* Selected extract *
────────────────
I yesterday read an interview (PDF) with Anne-Sophie Mutter, one of the world’s most celebrated violinists, in the Swiss newspaper “Der Bund“. Some of her statements caught my eye, for they reflect a deep spiritual attitude:

“I’m incredibly disciplined, but only when I feel like it. However, I feel nearly incessantly like doing music.”
Real discipline in music like in spiritual matters isn’t something imposed from outside, but an urge from inside.

(Speaking about her two Stradivaris:) “The sound is the combination of many things. The violins are strongly marked by the musicians who have played them. A violinist leaves part of his soul in the instrument. … The way of playing changes the violin, the violin with its past contributes to the formation of sound of the respective string player.”
In spirituality you come to know that psychic energies leave traces on the surroundings like deposits and charge the objects with certain qualities. So you can magnetise something for making it more suitable.

“Music is a divine gift. Composers are a gift of God to all of us, listeners and performers.”

“Very early I have understood that I can make a difference. I support many social projects. After all, this social vein has to do with the fact that I wanted to become musician in order to be able to improve and to change things on a small scale. … When I organise a charity concert together with friends and can support my girls’ project in Romania with 400 000 Euro, I walk home on wings and think, my life makes sense, because – besides having an incredible joy playing music – I’m able to help people who out of their own accord aren’t able to lift themsselves out of the quagmire.”
────────────────
* Given entries *

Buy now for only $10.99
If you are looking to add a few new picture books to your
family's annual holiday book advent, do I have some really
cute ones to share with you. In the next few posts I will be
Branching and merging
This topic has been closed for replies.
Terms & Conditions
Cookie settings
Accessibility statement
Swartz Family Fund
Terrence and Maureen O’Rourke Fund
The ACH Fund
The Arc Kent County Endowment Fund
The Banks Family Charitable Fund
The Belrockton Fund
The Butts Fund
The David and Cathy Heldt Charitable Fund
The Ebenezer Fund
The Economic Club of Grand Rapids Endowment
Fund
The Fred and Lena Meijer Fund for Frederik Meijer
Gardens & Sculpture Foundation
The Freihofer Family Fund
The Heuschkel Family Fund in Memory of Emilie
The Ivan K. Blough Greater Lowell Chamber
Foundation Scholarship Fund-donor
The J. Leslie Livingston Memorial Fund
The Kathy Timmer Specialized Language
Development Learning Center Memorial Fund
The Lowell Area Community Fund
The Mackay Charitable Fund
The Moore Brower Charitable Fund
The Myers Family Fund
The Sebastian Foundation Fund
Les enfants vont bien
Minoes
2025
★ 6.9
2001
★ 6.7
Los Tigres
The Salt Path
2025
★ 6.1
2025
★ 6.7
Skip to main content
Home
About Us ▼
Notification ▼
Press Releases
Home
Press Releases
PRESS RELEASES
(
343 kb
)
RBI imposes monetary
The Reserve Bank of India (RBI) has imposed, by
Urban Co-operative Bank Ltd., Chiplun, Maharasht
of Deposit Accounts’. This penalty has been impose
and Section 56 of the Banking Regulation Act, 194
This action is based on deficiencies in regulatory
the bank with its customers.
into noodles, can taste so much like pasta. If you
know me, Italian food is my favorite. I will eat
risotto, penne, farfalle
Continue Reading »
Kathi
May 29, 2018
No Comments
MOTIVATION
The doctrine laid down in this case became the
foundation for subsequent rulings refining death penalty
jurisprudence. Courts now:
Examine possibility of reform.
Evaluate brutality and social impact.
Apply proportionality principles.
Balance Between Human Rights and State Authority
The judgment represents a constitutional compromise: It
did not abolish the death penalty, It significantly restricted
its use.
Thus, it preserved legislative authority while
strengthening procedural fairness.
────────────────
* Work to complete *
A - According to the post on the Anne-Sophie Mutter interview, how much money did a charity concert raise for her girls' project in Romania?
B - Continue the post on the Anne-Sophie Mutter interview from its last paragraph.

* Exercise answers *
A - 400 000 Euro.

B -
This is the real impulse of doing good-will work, for the benefit of others. You can do it, b e it on a big or on a small scale, provided that you have the right motive.

“The silence during the concert is what finally turns an evening into magic. The silence of together merging into the music. The greatest compliment of a listener to a musician is that he forgets everything around him – caughing, reading – he is simple totally captivated.”
At first sight this might seem strange that silence is creating the magic and not the music. But when you listen to music with rapt attention, your personality merges into the experience of music, lifting you out of your body consciousness. It is a deeply spiritual experience, which is cultivated through meditation. Also the musician can experience this silence during his play. “True musicians attune to the musical symphony of Nature through silence and reproduce the music. Such music remains – not obliterated by nature and time.” says K. Parvathi Kumar in his booklet “On Silence“.


Statue of a musician at the wall of the “Chinese Temple” in the garden of the Sanssouci Castle near Berlin.